Department of Electrical and Computer Engineering, Northwestern University, Evanston, USA.
Computation Institute, University of Chicago, Chicago, USA.
Sci Rep. 2021 Feb 19;11(1):4244. doi: 10.1038/s41598-021-83193-1.
The application of machine learning (ML) techniques in materials science has attracted significant attention in recent years, due to their impressive ability to efficiently extract data-driven linkages from various input materials representations to their output properties. While the application of traditional ML techniques has become quite ubiquitous, there have been limited applications of more advanced deep learning (DL) techniques, primarily because big materials datasets are relatively rare. Given the demonstrated potential and advantages of DL and the increasing availability of big materials datasets, it is attractive to go for deeper neural networks in a bid to boost model performance, but in reality, it leads to performance degradation due to the vanishing gradient problem. In this paper, we address the question of how to enable deeper learning for cases where big materials data is available. Here, we present a general deep learning framework based on Individual Residual learning (IRNet) composed of very deep neural networks that can work with any vector-based materials representation as input to build accurate property prediction models. We find that the proposed IRNet models can not only successfully alleviate the vanishing gradient problem and enable deeper learning, but also lead to significantly (up to 47%) better model accuracy as compared to plain deep neural networks and traditional ML techniques for a given input materials representation in the presence of big data.

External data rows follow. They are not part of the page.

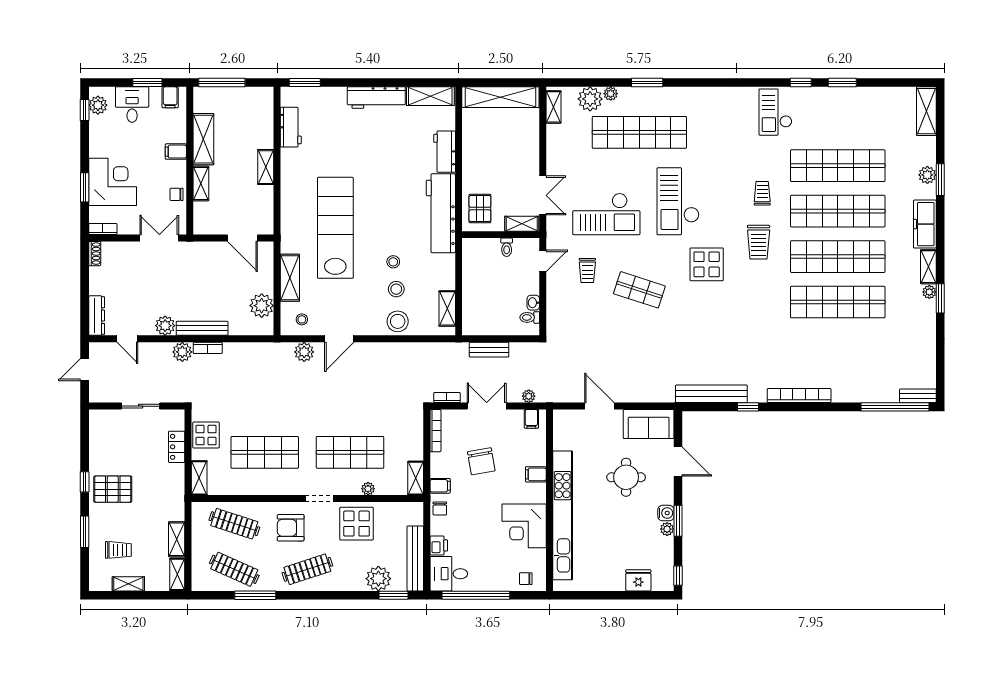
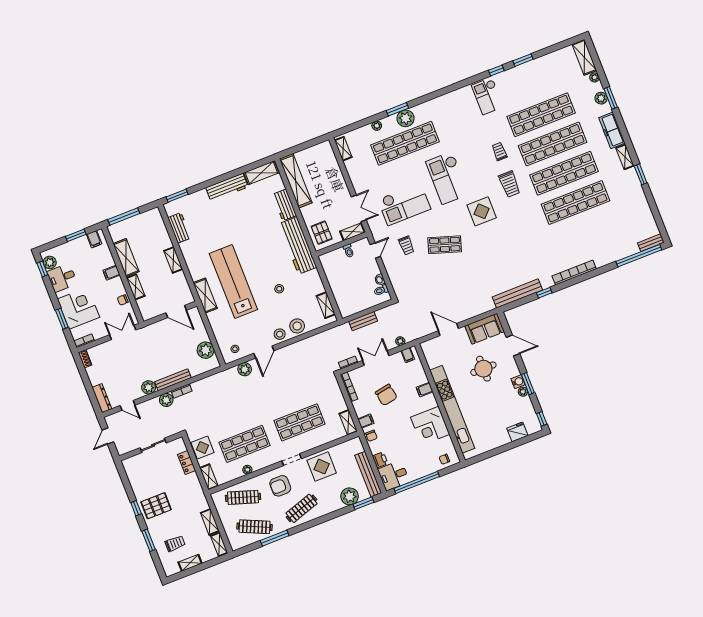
shelving: (500, 97) -> (296, 181), moved, turned 90
plant: (590, 99) -> (406, 118), moved
desk: (132, 105) -> (62, 278), moved, turned -90
shelving: (290, 278) -> (205, 296), moved
stool: (396, 289) -> (280, 334), moved
plant: (929, 292) -> (594, 77), moved
plant: (368, 489) -> (247, 470), moved

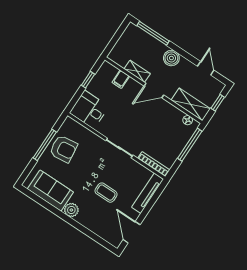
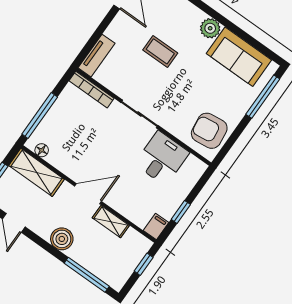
window: (113, 42) -> (144, 264), added
filing cabinet: (121, 79) -> (156, 226), moved
desk: (89, 110) -> (162, 158), moved, turned -90
window: (45, 145) -> (263, 97), moved
armchair: (63, 149) -> (209, 131), moved
tv unit: (148, 193) -> (97, 56), width x0.71

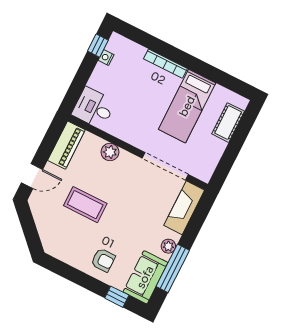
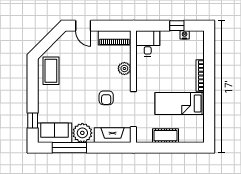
window: (98, 46) -> (177, 26), moved
cot: (228, 123) -> (166, 136), moved
coffee table: (85, 205) -> (51, 71), moved
plant: (168, 246) -> (82, 133), width x1.87, depth x1.87
armchair: (103, 260) -> (106, 98), moved

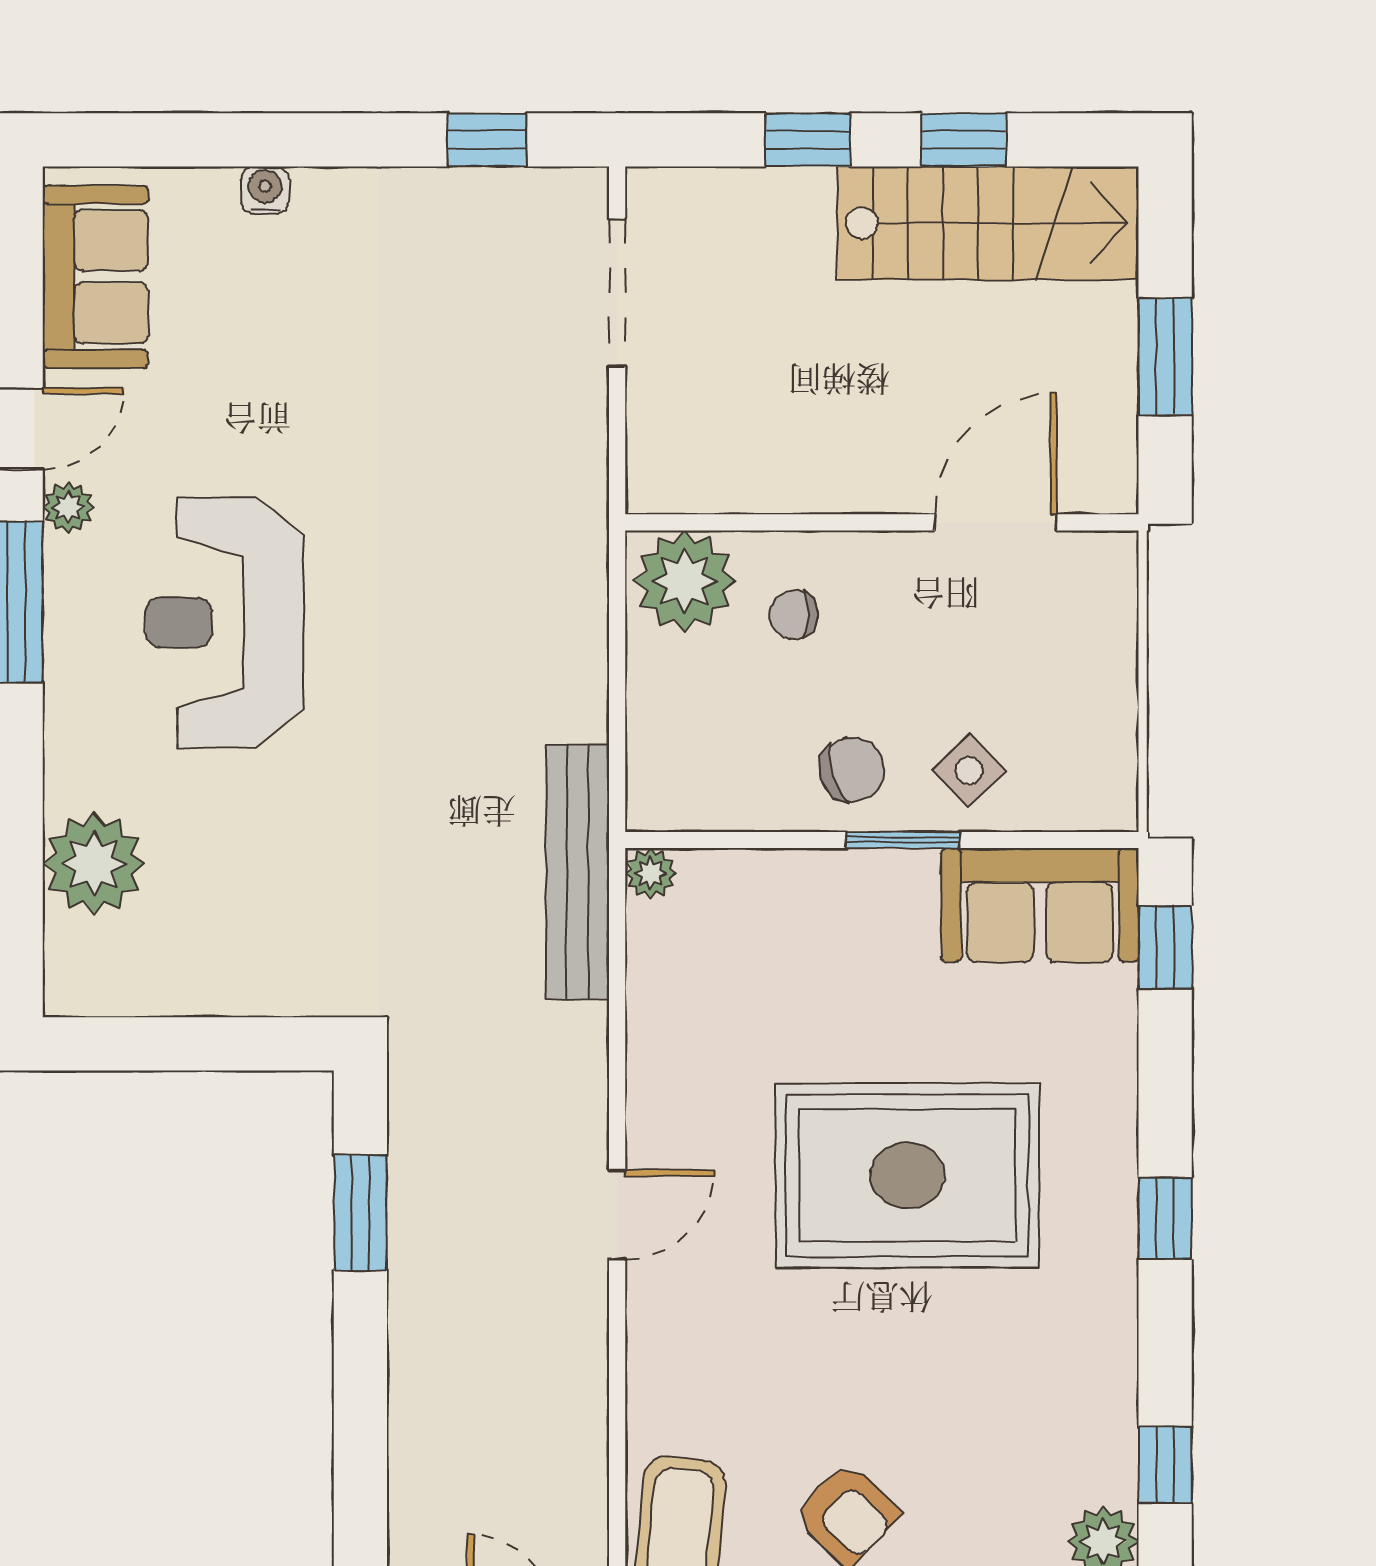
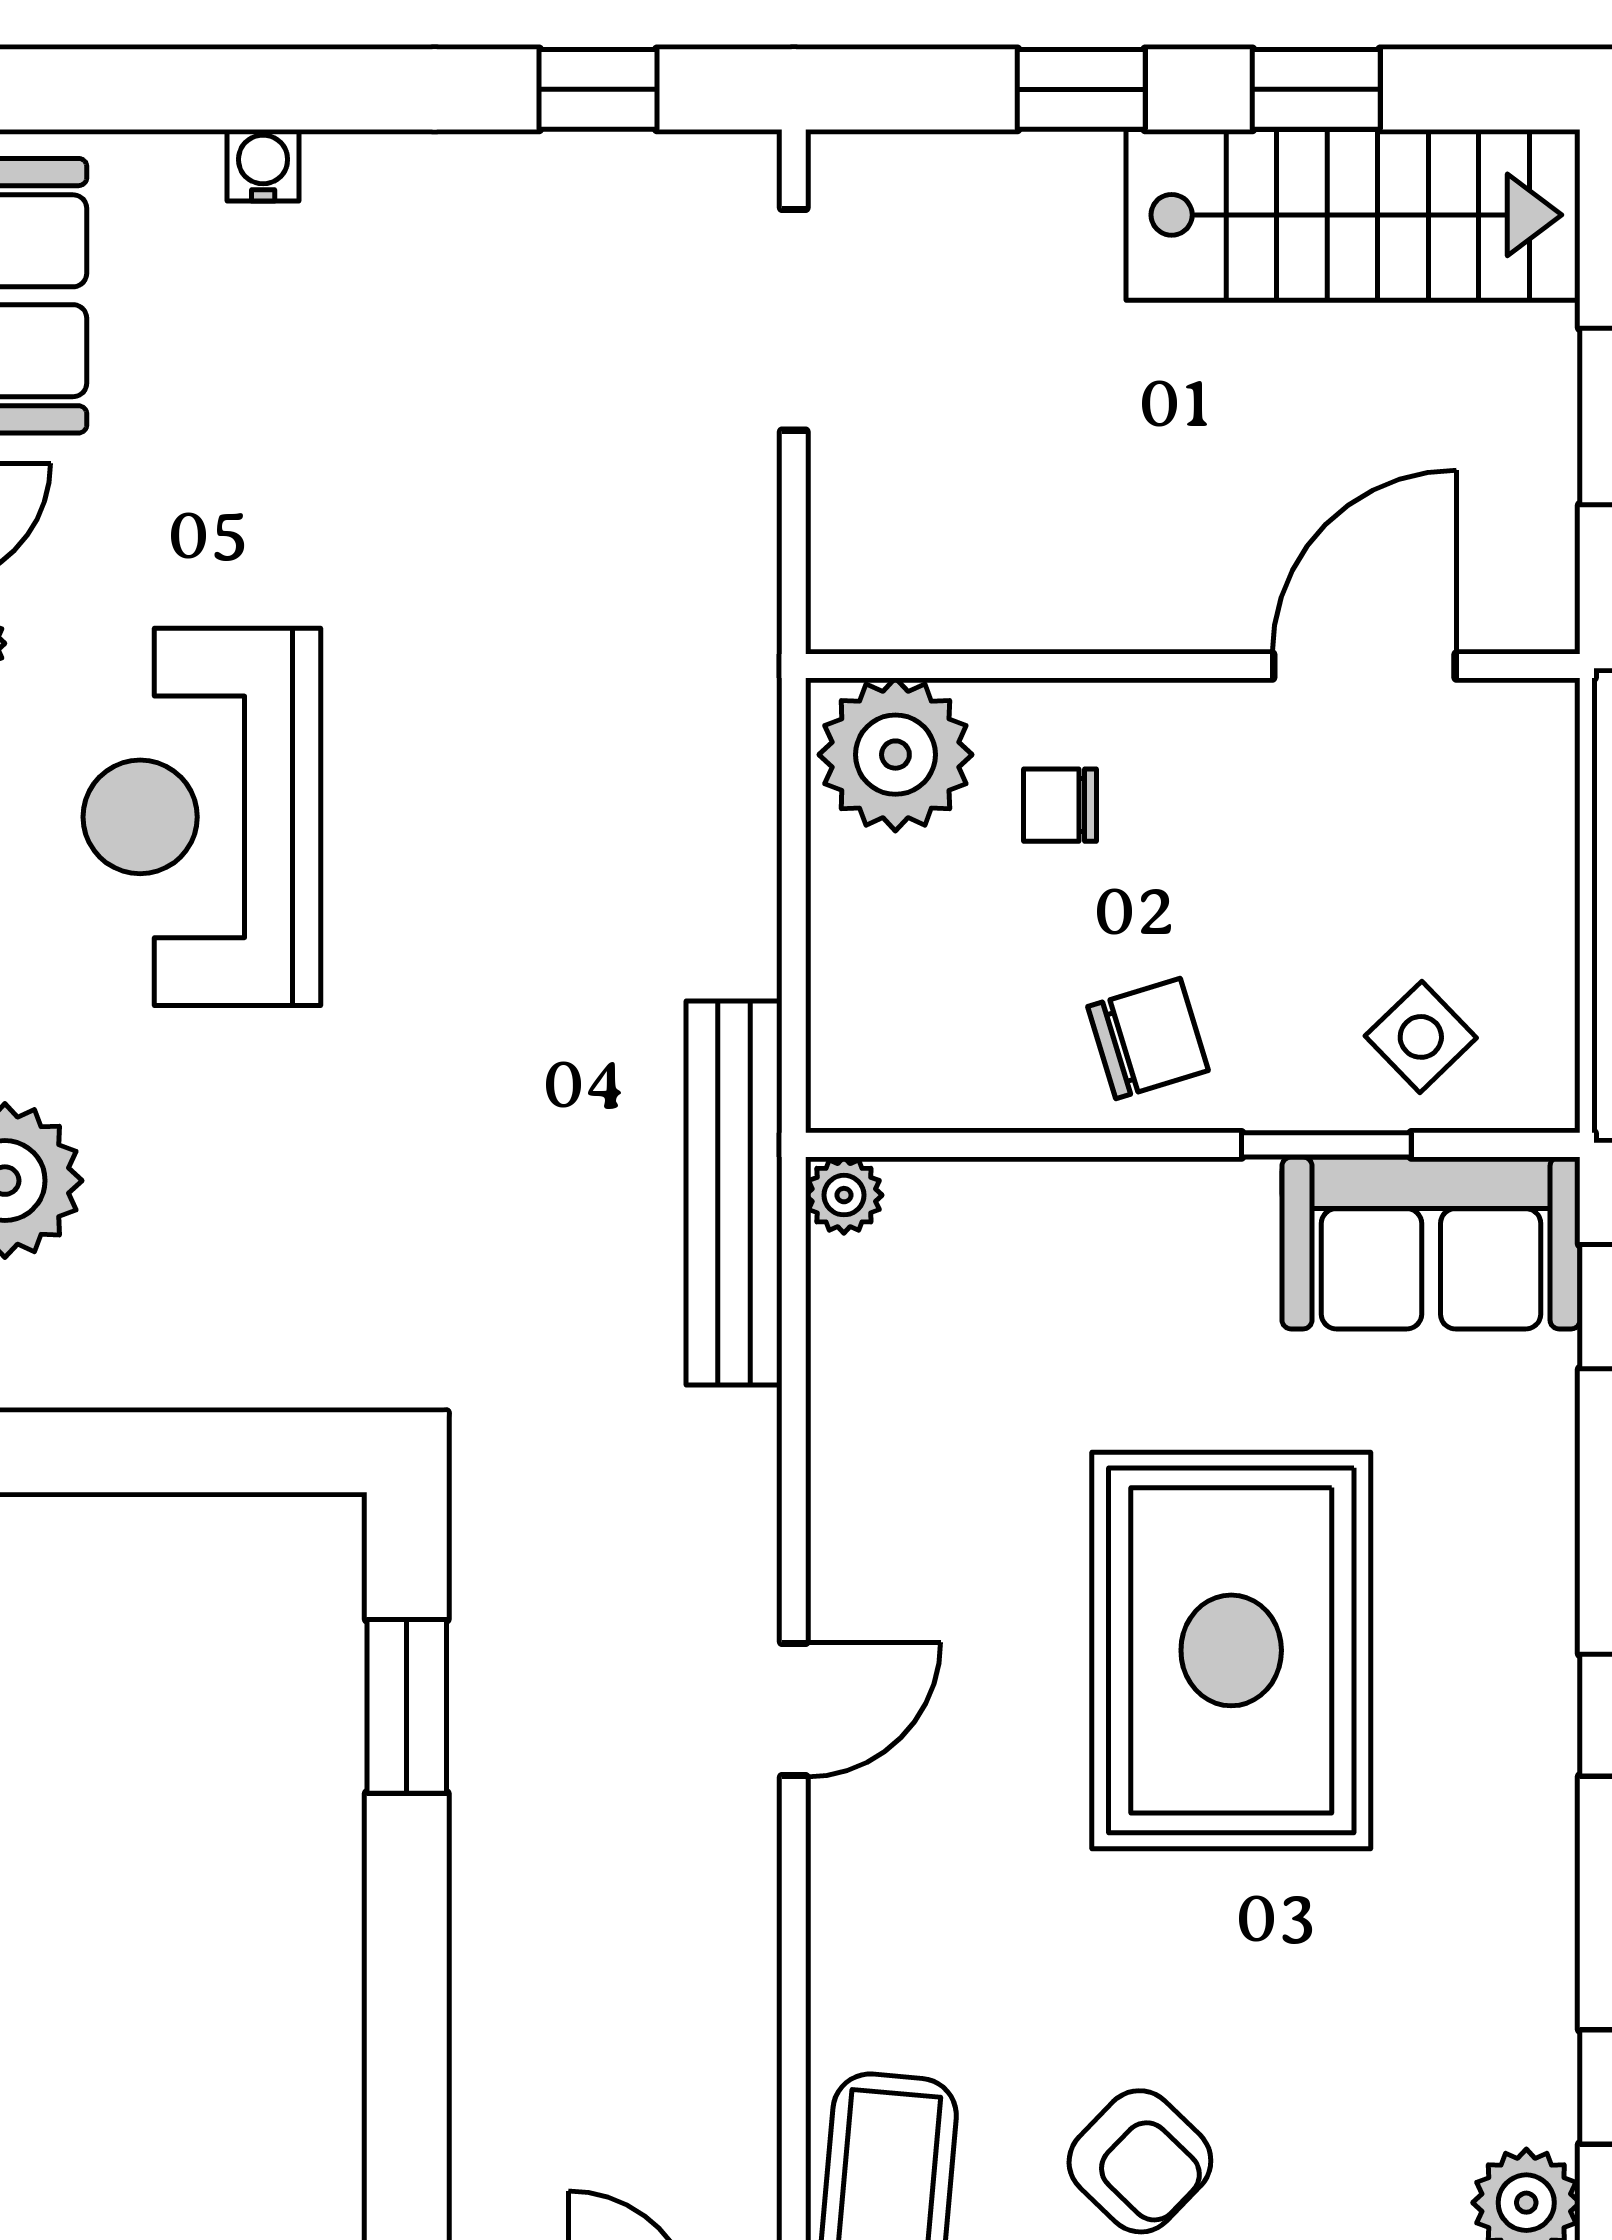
side table: (969, 771) -> (1421, 1037), moved
window: (902, 840) -> (1326, 1145), moved
rug: (907, 1175) -> (1231, 1650), turned 90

近年来,机器学习 (ML) 技术在材料科学中的应用引起了人们的极大关注,因为它们具有从各种输入材料表示中高效提取数据驱动关联并将其转化为输出属性的出色能力。虽然传统的 ML 技术的应用已经相当普遍,但高级深度学习 (DL) 技术的应用却很有限,主要是因为大型材料数据集相对较少。鉴于 DL 的潜力和优势,以及大型材料数据集的日益普及,人们希望通过使用更深的神经网络来提高模型性能,但实际上,由于梯度消失问题,这会导致性能下降。在本文中,我们探讨了在有大型材料数据的情况下如何实现深度学习的问题。为此,我们提出了一种基于个体残差学习 (IRNet) 的通用深度学习框架,该框架由非常深的神经网络组成,可以使用任何基于向量的材料表示作为输入来构建精确的属性预测模型。我们发现,所提出的 IRNet 模型不仅可以成功地缓解梯度消失问题并实现深度学习,而且与传统的 ML 技术相比,在存在大数据的情况下,对于给定的输入材料表示,模型精度可以显著提高(高达 47%)。